The main objectives of this course are twofold: (i) to provide students with an overview of the key arguments at stake when addressing the question of citizenship from a liberal perspective as set of individual rights and entitlements, and the communitarian and cosmopolitan responses to its shortcomings; and (ii) to develop students’ critical ability to disclose these ideas in ordinary debates regarding the sources of difference, diversity and integration at national and trans-national levels in today’s societies.

Following from these objectives, the learning aims of this course are to develop in students:

  • The ability to examine, question and take positions regarding the role of the individual in reproducing structures of discrimination and exclusion, as well as her/his responsibility to change them;

  • a critical capacity to reflect about the bonds that unite us as well as those elements that invariably reproduce difference and distinctions among us;

  • the ability to talk about, debate and theorize about common aspects of daily life using concepts culled from the course.

Mode of Instruction

  • Continuous and active participation is fundamental for this course. It is your course, which means it requires the work of all to produce an exciting and inspiring learning community.

  • Biweekly seminars form the main body of this course. The structure of Tuesdays seminars is based on mini-lectures (30-45 minutes), student presentations of the readings (30 min) and questions and debates (30 minutes). The structure of Thursdays seminars is based on the presentation of documentaries that will be used to ensure exposure to diverse resources, forms of knowledge and types of evidence. This will guarantee the introduction of knowledge as well as the students ability to apply what they have read, learned and thought to real life situations.

  • Students will prepare for each seminar by completing the assigned readings, which will be available through the Blackboard site. In addition, each student will need to complete one weekly “reading note” based on his/her reflections on the readings and the themes informing each weeks’ sessions.

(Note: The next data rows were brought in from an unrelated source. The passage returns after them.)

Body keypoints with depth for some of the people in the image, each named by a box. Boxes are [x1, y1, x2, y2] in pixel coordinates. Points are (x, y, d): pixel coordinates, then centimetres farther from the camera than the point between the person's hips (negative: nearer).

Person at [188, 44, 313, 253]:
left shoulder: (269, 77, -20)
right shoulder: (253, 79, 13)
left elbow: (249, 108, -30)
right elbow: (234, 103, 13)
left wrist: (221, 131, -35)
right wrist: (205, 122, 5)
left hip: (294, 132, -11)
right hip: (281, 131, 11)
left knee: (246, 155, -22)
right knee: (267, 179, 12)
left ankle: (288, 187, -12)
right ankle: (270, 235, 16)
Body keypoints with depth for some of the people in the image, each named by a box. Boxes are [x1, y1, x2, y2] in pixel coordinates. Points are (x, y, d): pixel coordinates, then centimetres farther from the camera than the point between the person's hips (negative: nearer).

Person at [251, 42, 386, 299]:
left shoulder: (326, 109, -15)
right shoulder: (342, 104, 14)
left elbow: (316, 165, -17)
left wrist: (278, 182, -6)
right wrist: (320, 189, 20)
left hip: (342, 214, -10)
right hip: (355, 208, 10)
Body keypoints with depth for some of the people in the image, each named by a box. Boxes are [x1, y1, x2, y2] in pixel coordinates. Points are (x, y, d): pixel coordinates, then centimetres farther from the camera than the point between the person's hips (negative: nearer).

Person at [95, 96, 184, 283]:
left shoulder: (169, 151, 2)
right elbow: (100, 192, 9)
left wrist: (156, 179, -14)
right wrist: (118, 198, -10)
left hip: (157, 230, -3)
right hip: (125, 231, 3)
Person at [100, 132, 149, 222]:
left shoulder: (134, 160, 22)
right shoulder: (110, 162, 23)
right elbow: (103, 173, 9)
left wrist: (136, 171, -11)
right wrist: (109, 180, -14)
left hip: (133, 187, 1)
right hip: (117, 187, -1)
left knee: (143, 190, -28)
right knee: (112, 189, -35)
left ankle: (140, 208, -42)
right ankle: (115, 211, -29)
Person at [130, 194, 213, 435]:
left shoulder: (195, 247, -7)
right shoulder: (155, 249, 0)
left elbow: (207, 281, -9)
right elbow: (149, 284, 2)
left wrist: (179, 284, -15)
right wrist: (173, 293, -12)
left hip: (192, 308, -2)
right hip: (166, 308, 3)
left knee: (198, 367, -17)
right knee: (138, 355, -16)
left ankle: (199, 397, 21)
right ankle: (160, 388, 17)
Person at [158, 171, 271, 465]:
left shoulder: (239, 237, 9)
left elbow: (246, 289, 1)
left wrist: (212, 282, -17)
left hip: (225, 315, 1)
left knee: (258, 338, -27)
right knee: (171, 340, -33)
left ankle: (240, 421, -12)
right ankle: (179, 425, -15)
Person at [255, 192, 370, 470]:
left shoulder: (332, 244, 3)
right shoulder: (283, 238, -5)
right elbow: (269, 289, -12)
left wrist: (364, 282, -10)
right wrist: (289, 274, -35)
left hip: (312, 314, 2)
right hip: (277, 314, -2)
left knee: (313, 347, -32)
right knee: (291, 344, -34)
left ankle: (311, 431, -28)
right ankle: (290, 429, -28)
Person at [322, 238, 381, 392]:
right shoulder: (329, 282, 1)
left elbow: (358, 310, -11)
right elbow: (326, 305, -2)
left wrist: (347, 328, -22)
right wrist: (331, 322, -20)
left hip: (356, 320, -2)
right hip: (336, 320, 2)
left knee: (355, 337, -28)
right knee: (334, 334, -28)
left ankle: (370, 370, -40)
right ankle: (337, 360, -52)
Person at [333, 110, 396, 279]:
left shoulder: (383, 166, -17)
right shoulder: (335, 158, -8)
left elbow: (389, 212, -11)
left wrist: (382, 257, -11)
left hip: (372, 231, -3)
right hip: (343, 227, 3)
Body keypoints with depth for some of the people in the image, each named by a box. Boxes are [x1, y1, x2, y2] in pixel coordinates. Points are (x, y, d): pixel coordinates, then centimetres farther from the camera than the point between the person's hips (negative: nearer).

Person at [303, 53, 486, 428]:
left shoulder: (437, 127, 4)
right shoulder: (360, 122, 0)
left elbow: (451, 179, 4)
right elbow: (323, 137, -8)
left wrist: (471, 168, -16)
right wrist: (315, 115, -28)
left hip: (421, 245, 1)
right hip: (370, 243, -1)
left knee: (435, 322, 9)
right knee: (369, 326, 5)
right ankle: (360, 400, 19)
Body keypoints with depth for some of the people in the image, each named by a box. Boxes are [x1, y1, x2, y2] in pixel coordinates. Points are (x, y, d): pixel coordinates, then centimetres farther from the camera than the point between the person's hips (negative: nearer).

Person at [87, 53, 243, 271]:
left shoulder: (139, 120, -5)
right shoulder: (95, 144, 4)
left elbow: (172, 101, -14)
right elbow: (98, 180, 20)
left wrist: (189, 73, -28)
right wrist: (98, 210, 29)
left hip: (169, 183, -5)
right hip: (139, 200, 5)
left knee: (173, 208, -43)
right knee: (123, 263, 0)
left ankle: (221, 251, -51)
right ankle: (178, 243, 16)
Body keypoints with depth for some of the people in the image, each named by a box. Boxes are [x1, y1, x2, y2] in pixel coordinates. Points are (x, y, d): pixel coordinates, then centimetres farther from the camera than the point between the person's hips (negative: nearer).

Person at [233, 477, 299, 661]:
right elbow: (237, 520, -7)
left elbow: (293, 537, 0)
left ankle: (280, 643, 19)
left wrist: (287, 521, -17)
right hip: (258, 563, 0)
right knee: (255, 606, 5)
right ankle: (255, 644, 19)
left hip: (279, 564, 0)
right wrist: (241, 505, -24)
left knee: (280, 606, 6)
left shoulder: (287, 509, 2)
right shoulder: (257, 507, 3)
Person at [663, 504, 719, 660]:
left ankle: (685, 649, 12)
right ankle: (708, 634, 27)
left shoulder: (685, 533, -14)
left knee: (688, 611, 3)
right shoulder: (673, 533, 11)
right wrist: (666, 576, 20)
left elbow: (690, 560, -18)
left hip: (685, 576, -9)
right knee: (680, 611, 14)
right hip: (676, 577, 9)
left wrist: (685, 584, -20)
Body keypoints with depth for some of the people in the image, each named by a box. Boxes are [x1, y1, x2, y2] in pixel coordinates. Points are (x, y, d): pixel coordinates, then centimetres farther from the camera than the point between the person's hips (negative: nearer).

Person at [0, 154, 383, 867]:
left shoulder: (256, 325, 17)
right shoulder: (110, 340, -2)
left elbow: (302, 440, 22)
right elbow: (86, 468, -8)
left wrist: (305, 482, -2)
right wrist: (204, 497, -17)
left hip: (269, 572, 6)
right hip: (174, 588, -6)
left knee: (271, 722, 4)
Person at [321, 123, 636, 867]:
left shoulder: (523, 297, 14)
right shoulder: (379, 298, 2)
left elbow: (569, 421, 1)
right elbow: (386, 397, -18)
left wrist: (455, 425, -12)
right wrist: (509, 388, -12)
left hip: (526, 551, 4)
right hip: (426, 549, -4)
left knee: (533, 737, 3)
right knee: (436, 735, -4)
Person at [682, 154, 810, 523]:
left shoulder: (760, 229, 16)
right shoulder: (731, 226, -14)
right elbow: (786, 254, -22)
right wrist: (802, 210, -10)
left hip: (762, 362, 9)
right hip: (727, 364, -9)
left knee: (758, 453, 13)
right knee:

Assessment: In-class participation (rising questions and debating)
Percentage: 15%
Deadline: Ongoing

Assessment: Group presentations of the readings
Percentage: 15%
Deadline: Weeks 2 to 7 on Tuesdays

Assessment: Reading notes (500 – 750 words)
Percentage: 30% (5% each)
Deadline: On Thursdays; Weeks 2 – 7

Assessment: Thursdays’ screening, questions and debates
Percentage: 10%
Deadline: Weeks 2-6

Assessment: Individual – Final essay (3500 words)
Percentage: 30%
Deadline: Week 8 (Friday 21 December)


A reader for the course will be compiled and will be electronically available in Blackboard site before the beginning of the course. Students are expected to use the readings as tools during their participation in class, the discussion of daily-life problems and questions raised from the documentaries and their reading notes.

Contact Information

For further information please contact Dr. Daniela Vicherat Mattar at: d.a.vicherat.mattar@luc.leidenuniv.nl

Weekly Overview

WEEK 1: The problem diversity poses to national citizenship
WEEK 2: Defining citizenship: Source of diversity or integration?
WEEK 3: Defying citizenship: Questions of gender
WEEK 4: Defying citizenship: Questions of race
WEEK 5: Defying citizenship: Poverty and inequality
WEEK 6: The citizen as a consumer: Scattering the political dimension of citizenship?
WEEK 7: Citizenship as a form of social solidarity: Between the city and the cosmos
WEEK 8: Reading Week

Preparation for first session

C. Gould (1996) “Diversity and Democracy: Representing differences” (pages 171 – 186) in S. Benhabib (Ed) Democracy and Difference. Contesting the boundaries of the Political. Princeton University Press.